[Version comparison data]
____________
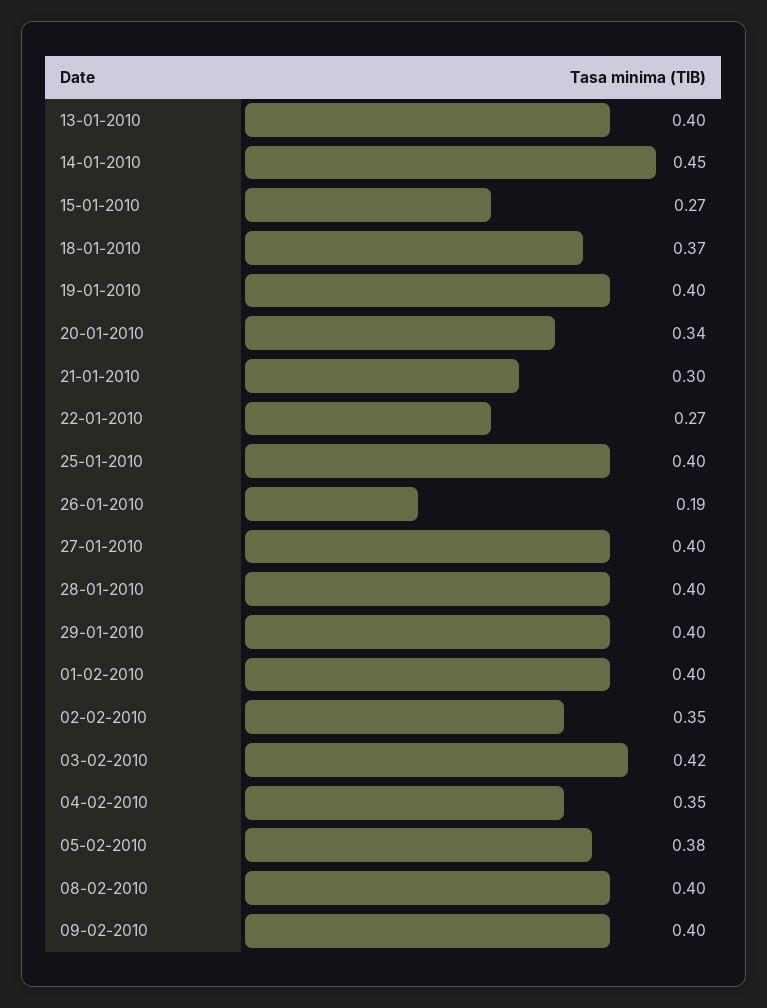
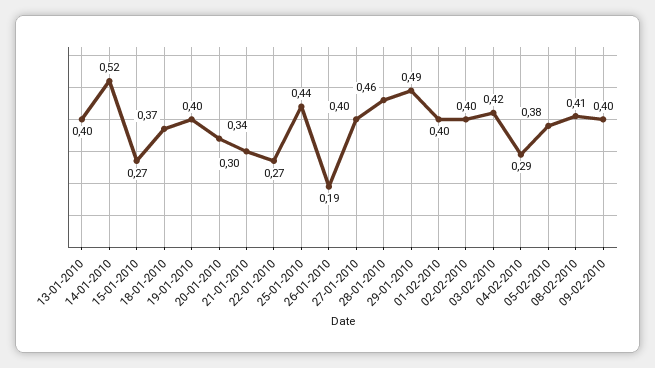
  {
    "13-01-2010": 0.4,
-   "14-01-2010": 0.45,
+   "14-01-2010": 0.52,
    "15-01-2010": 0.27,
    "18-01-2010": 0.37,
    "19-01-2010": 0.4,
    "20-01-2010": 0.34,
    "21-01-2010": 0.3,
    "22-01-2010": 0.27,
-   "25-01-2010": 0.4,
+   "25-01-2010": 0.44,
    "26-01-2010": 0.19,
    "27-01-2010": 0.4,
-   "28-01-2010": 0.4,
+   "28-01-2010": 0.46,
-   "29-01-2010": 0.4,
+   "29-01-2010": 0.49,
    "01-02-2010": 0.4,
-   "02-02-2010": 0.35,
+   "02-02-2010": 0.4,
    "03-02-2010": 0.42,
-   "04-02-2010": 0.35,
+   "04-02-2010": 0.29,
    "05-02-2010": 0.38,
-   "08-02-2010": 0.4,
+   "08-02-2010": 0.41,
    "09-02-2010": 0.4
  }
____________
**TASK GOAL**
Pictures stay out; the records above are otherwise reproduced exactly.

**OUTPUT BELOW**
  {
    "13-01-2010": 0.4,
-   "14-01-2010": 0.45,
+   "14-01-2010": 0.52,
    "15-01-2010": 0.27,
    "18-01-2010": 0.37,
    "19-01-2010": 0.4,
    "20-01-2010": 0.34,
    "21-01-2010": 0.3,
    "22-01-2010": 0.27,
-   "25-01-2010": 0.4,
+   "25-01-2010": 0.44,
    "26-01-2010": 0.19,
    "27-01-2010": 0.4,
-   "28-01-2010": 0.4,
+   "28-01-2010": 0.46,
-   "29-01-2010": 0.4,
+   "29-01-2010": 0.49,
    "01-02-2010": 0.4,
-   "02-02-2010": 0.35,
+   "02-02-2010": 0.4,
    "03-02-2010": 0.42,
-   "04-02-2010": 0.35,
+   "04-02-2010": 0.29,
    "05-02-2010": 0.38,
-   "08-02-2010": 0.4,
+   "08-02-2010": 0.41,
    "09-02-2010": 0.4
  }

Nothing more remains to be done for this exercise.